== Texte source ==

L’art peut être considéré comme une fuite de la réalité: on peut considérer l’art comme une fuite du réel dans l’irréel. On s’évade le temps d’un film, d’une lecture d’un roman, de la contemplation d’un tableau. La réalité est décevante alors on cherche dans l’art une évasion, une compassion. Nietzsche disait en ce sens que l’homme a «  besoin de l’art  pour se sauver de la vérité » comme il a besoin d’illusion pour vivre. Freud disait de l’artiste qu’il cherchait dans l’art un moyen d’exprimer des fantasmes inconscients interdits dans la réalité frustrante. L’art serait la libération du principe de plaisir contre le principe de réalité.

Mais assimiler l’art a une fuite, n’est-ce pas se méprendre sur ce qu’est l’art ?  L’artiste engagé ne fuit pas la réalité , il la dénonce. Primo Levi  n’embellit pas la réalité des camps, André Breton disait que le surréel n’est pas en dehors du réel mais au cœur du réel lui-même, où si on prend la peine de regarder on peut voir d’étonnantes coïncidences, des signes. Alors plutôt que de fuir la réalité l’art ne peut-il pas nous inviter à mieux la regarder et donc ne donne-t-il pas au monde une plus grande visibilité ?

===
== Données fournies ==

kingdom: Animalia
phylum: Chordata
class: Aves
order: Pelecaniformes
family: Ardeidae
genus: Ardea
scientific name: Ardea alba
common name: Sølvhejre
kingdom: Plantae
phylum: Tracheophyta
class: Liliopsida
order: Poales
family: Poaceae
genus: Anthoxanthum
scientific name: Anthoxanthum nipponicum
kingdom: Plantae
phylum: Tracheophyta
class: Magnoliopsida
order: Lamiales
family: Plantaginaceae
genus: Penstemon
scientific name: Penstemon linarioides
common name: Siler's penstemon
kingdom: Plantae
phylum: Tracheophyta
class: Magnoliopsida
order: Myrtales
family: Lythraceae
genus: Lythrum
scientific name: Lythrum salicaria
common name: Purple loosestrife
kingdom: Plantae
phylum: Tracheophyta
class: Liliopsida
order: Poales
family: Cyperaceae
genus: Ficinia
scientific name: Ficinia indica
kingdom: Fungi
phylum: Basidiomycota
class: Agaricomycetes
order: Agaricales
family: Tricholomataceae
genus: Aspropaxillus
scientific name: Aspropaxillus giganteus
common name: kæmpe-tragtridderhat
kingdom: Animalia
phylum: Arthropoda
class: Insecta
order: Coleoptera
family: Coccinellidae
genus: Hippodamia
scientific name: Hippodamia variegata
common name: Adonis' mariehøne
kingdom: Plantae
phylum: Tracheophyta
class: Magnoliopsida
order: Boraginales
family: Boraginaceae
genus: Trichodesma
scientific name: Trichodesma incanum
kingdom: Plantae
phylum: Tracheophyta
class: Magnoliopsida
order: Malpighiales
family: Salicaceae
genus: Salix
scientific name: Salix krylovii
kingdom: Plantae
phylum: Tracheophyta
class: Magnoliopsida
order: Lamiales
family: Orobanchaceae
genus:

===

> _Tâches à réaliser_
(a) Traduisez en anglais cette phrase du texte sur l’art : « On s’évade le temps d’un film, d’une lecture d’un roman, de la contemplation d’un tableau. »
(b) Résumez sous forme de liste le paragraphe du texte sur l’art qui commence par « Mais assimiler l’art a une fuite », en gardant ses idées principales.
(c) Recopiez, dans le texte sur l’art, le passage qui s’ouvre sur les mots contenant « Mais assimiler l’art » et se termine par « plus grande visibilité ? ».
Appuyez-vous uniquement sur le texte sur l’art, sans tenir compte des items.

> _Solutions par tâche_
(a) We escape for the length of a film, the reading of a novel, the contemplation of a painting.

(b)
- Voir l’art comme une fuite, c’est peut-être mal comprendre ce qu’il est.
- L’artiste engagé ne fuit pas la réalité : il la dénonce.
- Primo Levi n’embellit pas la réalité des camps.
- Pour André Breton, le surréel se trouve au cœur même du réel. En regardant bien, on y voit d’étonnantes coïncidences et des signes.
- L’art pourrait donc nous inviter à mieux regarder la réalité et donner au monde une plus grande visibilité.

(c)
Mais assimiler l’art a une fuite, n’est-ce pas se méprendre sur ce qu’est l’art ?  L’artiste engagé ne fuit pas la réalité , il la dénonce. Primo Levi  n’embellit pas la réalité des camps, André Breton disait que le surréel n’est pas en dehors du réel mais au cœur du réel lui-même, où si on prend la peine de regarder on peut voir d’étonnantes coïncidences, des signes. Alors plutôt que de fuir la réalité l’art ne peut-il pas nous inviter à mieux la regarder et donc ne donne-t-il pas au monde une plus grande visibilité ?